Would you return, word for word, the lines of the data below from the line with "of normal human" through the line with "immunohistochemistry histopathology image", and no others?
[Opening Input for this task section]
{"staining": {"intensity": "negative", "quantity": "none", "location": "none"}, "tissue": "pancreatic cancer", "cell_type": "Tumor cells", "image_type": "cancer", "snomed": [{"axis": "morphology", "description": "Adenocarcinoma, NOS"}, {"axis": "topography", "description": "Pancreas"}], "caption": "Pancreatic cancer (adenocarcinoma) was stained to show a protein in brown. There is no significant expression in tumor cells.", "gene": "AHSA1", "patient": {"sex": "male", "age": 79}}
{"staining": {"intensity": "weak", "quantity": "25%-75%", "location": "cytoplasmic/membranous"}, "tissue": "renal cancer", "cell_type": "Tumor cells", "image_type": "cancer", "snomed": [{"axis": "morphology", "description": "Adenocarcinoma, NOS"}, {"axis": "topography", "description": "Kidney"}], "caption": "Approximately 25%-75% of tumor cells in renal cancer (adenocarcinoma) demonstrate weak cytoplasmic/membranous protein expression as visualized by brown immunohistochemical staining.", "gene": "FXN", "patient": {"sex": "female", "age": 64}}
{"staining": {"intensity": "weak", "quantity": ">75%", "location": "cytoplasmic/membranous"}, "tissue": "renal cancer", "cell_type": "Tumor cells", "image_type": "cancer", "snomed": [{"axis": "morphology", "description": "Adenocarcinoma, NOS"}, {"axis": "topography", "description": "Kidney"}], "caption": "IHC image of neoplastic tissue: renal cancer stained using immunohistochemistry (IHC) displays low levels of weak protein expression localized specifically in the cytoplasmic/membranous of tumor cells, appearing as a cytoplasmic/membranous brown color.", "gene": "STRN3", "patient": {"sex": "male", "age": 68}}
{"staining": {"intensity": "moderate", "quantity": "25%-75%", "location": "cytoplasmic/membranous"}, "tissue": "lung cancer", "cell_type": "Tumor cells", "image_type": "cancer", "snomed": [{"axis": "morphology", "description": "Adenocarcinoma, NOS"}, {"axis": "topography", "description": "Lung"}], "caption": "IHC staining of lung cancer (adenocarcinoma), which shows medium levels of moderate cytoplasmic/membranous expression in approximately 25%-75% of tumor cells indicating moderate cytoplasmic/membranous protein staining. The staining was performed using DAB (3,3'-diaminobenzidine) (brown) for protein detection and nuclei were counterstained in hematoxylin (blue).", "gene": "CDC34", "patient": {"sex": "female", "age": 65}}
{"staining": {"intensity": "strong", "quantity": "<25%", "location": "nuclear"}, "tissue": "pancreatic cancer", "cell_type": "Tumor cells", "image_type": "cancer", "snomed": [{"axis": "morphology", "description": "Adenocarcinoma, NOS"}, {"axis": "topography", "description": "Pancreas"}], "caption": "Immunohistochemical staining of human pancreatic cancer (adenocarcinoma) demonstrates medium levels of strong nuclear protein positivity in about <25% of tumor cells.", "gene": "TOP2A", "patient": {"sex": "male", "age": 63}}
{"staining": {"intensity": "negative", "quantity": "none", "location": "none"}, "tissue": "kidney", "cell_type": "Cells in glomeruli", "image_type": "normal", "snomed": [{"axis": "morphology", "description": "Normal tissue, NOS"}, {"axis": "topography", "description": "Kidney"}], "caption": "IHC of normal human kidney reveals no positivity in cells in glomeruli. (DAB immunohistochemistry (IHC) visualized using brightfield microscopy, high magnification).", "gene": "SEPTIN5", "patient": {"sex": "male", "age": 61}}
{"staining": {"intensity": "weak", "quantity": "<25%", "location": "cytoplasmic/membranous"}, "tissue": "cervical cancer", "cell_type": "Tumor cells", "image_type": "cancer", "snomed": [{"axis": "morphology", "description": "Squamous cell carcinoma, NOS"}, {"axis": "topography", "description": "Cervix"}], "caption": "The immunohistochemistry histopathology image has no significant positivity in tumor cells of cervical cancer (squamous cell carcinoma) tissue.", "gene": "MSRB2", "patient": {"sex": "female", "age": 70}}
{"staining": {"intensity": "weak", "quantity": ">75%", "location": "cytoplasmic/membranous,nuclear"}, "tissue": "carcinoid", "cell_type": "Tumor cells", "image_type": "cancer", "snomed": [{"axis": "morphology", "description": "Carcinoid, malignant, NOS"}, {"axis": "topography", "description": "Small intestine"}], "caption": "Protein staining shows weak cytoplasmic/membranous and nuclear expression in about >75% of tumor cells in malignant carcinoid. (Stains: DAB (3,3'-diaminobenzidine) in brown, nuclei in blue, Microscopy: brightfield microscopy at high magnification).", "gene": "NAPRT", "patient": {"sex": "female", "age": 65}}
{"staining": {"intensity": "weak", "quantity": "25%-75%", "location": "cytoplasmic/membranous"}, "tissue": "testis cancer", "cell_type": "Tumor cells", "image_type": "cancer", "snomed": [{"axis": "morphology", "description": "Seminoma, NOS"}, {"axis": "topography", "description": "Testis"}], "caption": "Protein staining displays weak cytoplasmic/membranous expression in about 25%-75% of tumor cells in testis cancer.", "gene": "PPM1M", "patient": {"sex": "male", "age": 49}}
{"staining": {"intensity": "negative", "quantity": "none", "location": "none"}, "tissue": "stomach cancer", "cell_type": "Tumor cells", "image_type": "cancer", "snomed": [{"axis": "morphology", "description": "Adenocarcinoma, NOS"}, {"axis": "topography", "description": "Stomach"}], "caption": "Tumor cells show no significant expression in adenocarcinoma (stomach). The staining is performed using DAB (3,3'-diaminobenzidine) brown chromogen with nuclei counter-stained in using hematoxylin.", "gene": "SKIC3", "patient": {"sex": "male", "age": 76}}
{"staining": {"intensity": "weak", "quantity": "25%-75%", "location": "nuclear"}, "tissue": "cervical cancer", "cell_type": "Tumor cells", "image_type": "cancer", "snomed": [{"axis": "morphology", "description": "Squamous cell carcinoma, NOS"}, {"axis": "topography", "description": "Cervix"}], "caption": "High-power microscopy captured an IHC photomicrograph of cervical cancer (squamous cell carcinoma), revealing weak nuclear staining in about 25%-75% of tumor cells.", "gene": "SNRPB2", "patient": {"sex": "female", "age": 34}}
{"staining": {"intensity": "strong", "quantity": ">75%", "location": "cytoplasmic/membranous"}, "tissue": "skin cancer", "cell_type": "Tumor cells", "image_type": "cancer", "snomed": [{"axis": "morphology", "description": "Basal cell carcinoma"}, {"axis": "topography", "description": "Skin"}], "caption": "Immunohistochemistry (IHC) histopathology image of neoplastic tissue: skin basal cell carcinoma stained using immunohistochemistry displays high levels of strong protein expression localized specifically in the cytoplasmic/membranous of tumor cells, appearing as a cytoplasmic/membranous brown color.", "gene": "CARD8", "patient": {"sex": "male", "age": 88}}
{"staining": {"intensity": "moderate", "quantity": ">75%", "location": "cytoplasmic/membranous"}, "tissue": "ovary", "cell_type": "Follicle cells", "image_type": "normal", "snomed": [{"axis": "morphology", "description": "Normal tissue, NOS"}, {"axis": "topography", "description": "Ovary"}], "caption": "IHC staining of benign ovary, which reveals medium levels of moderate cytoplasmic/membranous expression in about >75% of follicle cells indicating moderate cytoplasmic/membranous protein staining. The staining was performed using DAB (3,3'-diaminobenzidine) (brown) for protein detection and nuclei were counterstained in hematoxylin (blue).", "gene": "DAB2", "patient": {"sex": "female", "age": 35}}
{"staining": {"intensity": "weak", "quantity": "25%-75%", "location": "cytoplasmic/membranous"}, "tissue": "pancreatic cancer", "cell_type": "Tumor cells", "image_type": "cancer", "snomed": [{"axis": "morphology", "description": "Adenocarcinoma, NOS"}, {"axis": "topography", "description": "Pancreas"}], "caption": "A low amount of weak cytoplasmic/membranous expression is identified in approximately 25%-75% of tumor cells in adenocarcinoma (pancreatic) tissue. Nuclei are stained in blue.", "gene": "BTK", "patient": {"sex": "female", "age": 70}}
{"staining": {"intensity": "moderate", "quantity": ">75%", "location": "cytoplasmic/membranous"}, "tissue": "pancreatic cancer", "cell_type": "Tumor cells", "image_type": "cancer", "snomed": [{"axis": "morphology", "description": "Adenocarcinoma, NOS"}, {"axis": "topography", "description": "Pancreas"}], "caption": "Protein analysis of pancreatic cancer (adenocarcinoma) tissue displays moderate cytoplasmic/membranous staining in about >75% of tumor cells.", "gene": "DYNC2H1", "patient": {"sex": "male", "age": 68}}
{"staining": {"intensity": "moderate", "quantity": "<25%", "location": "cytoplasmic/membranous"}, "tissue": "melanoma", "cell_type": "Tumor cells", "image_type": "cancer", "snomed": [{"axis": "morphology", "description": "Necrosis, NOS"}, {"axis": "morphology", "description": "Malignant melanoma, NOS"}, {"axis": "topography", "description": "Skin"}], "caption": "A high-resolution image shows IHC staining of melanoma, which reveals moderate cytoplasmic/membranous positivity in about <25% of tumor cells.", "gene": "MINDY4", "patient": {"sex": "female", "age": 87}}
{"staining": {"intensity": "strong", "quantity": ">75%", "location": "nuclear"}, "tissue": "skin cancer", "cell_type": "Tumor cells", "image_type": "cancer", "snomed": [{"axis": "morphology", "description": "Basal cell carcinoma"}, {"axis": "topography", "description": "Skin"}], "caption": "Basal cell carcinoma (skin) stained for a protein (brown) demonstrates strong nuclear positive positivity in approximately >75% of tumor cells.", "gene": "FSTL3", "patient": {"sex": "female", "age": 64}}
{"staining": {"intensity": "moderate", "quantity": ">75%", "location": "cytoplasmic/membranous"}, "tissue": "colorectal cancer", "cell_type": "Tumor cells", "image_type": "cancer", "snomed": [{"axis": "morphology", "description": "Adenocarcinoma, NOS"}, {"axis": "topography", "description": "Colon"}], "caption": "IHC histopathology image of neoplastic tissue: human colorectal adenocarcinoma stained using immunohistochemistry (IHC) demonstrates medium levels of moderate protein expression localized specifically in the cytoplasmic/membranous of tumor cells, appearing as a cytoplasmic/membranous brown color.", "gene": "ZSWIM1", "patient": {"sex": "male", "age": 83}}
[Closing Input for this task section]
Response to the exercise
{"staining": {"intensity": "negative", "quantity": "none", "location": "none"}, "tissue": "kidney", "cell_type": "Cells in glomeruli", "image_type": "normal", "snomed": [{"axis": "morphology", "description": "Normal tissue, NOS"}, {"axis": "topography", "description": "Kidney"}], "caption": "IHC of normal human kidney reveals no positivity in cells in glomeruli. (DAB immunohistochemistry (IHC) visualized using brightfield microscopy, high magnification).", "gene": "SEPTIN5", "patient": {"sex": "male", "age": 61}}
{"staining": {"intensity": "weak", "quantity": "<25%", "location": "cytoplasmic/membranous"}, "tissue": "cervical cancer", "cell_type": "Tumor cells", "image_type": "cancer", "snomed": [{"axis": "morphology", "description": "Squamous cell carcinoma, NOS"}, {"axis": "topography", "description": "Cervix"}], "caption": "The immunohistochemistry histopathology image has no significant positivity in tumor cells of cervical cancer (squamous cell carcinoma) tissue.", "gene": "MSRB2", "patient": {"sex": "female", "age": 70}}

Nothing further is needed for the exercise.